The Token class provides static values and methods to work with token list.

// token.h
class Token {
 public:
  // All token values.
#define T(name, string, precedence) name,
  enum Value {
    TOKEN_LIST(T, T, IGNORE_TOKEN)
    NUM_TOKENS
  };
#undef T

This combines with TOKEN_LIST will give a result of

class Token {
 public:

  enum Value {
    EOS, LPAREN, RPAREN, LBRACK, RBRACK, LBRACE, ...,
    NUM_TOKENS
  };

Conviniently, NUM_TOKENS ’s value is exact length of TOKEN_LIST. Use gcc src/token.h -E -D DEBUG to see the full source code of Token header generated by the macro. When debug mode is on, this macro will generate extra information to help debugging. Name(tok) will return the string corresponding to the C++ token name (e.g. “LT” for the token LT).

#ifdef DEBUG
  static const char* Name(Value tok) {
    ASSERT(0 <= tok && tok < NUM_TOKENS);
    return name_[tok];
  }
#endif

But we don’t see how precedence is managed yet. Let’s take a look into src/token.cc.

// token.cc
#include "token.h"

#ifdef DEBUG
#define T(name, string, precedence) #name,
const char* Token::name_[NUM_TOKENS] = {
  TOKEN_LIST(T, T, IGNORE_TOKEN)
};
#undef T
#endif

#define T(name, string, precedence) string,
const char* Token::string_[NUM_TOKENS] = {
  TOKEN_LIST(T, T, IGNORE_TOKEN)
};
#undef T

#define T(name, string, precedence) precedence,
int8_t Token::precedence_[NUM_TOKENS] = {
  TOKEN_LIST(T, T, IGNORE_TOKEN)
};
#undef T

Here we can see the Token::name_ is assigned with token names, and Token::string_ is assigned with actual token string. And Token::name_ only requires more memory if we are in debug mode. The precedences defined in TOKEN_LIST will be assigned to Token::precedence_.

Since token value is a number from 0 to NUM_TOKENS - 1, we need a way to quickly convert a token string to corresponding value, and vice versa.A Map<string, Token::Value> can work. But V8 does it the fast way by making Hash and Lookup helpers.
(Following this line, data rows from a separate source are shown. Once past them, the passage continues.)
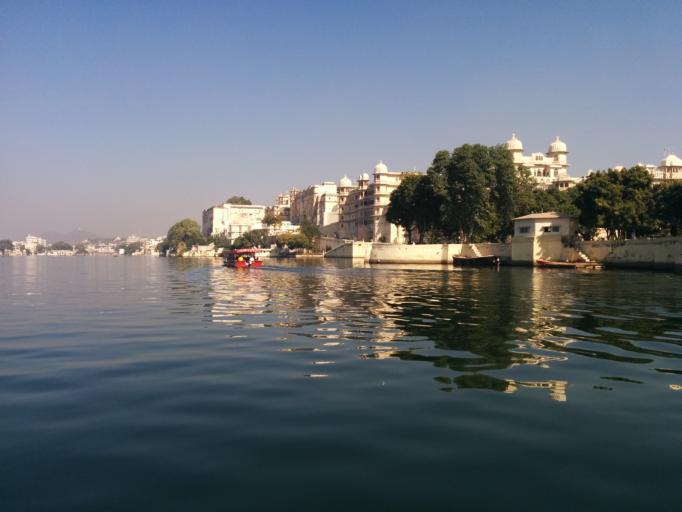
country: IN
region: Rajasthan
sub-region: Udaipur
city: Udaipur
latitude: 24.5727
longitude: 73.6825
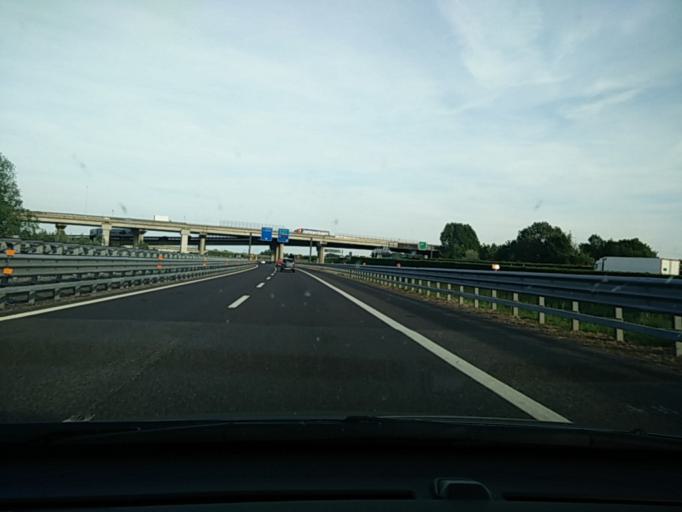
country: IT
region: Veneto
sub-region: Provincia di Padova
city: Cadoneghe
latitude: 45.4283
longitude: 11.9218
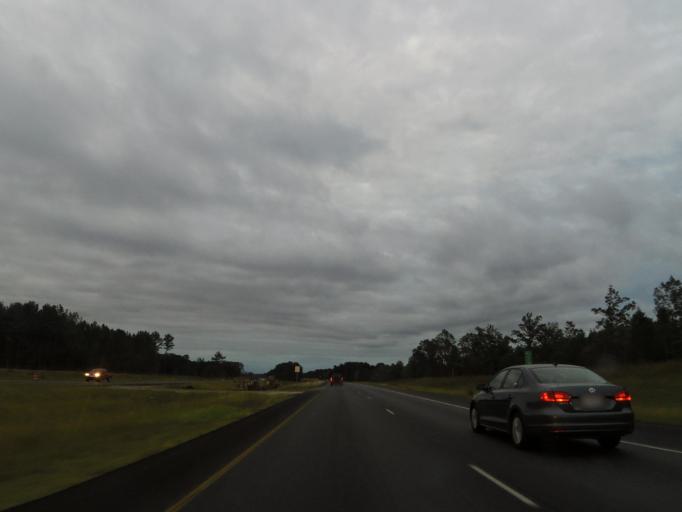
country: US
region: Alabama
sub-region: Saint Clair County
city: Steele
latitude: 33.9478
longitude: -86.1567
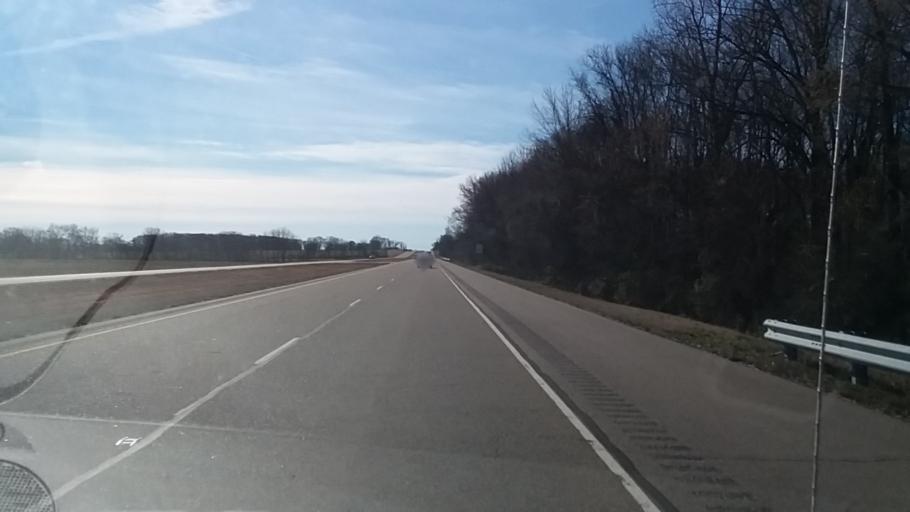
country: US
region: Tennessee
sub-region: Crockett County
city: Alamo
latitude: 35.8797
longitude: -89.2247
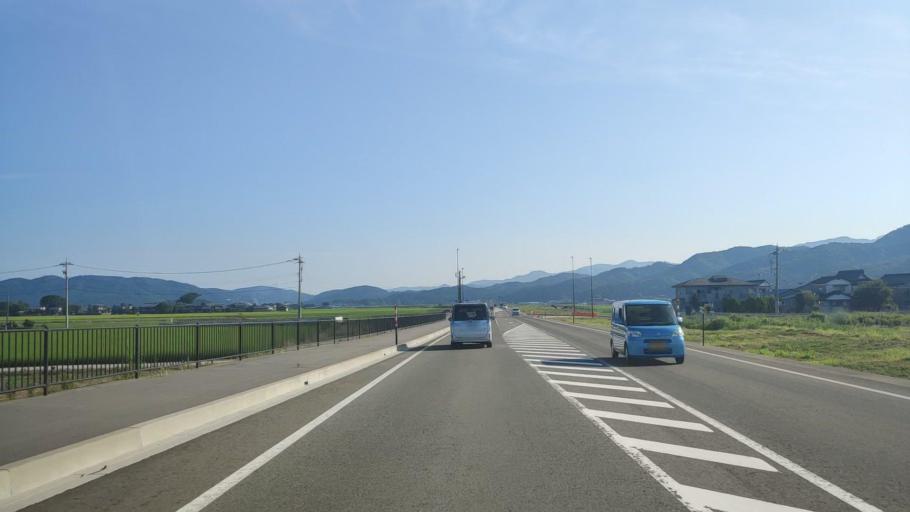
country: JP
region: Fukui
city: Maruoka
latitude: 36.1752
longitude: 136.2651
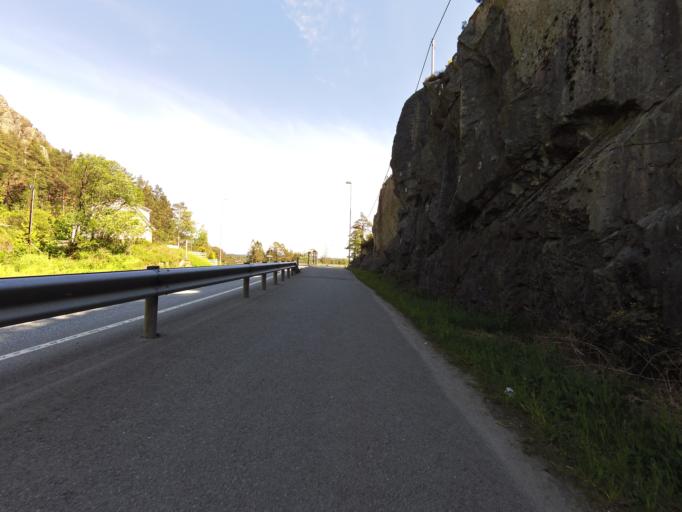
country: NO
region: Hordaland
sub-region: Stord
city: Sagvag
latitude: 59.7824
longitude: 5.3776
If a given string does not match any value in hash table, it must be an identifier.

// token.cc
static unsigned int Hash(const char* s) {
  const unsigned int L = 5, S = 4, M = 3;

  unsigned int h = 0;
  for (unsigned int i = 0; s[i] != '\0' && i < L; i++) {
    h += (h << S) + s[i];
  }
  // unsigned int % by a power of 2 (otherwise this will not be a bit mask)
  return h * M % N;
}

Token::Value Token::Lookup(const char* str) {
  ASSERT(IsInitialized);
  Value k = static_cast<Value>(Hashtable[Hash(str)]);
  const char* s = string_[k];
  ASSERT(s != NULL || k == IDENTIFIER);
  if (s == NULL || strcmp(s, str) == 0) {
    return k;
  }
  return IDENTIFIER;
}

Question: If javascripts support more keywords such as async, await, private, static, how can we maintain logic of Hash and Lookup?

Answer: V8 uses gperf to auto generate a perfect hash table code.

Token class must be initialized once, checking for collisions, and verify the result again.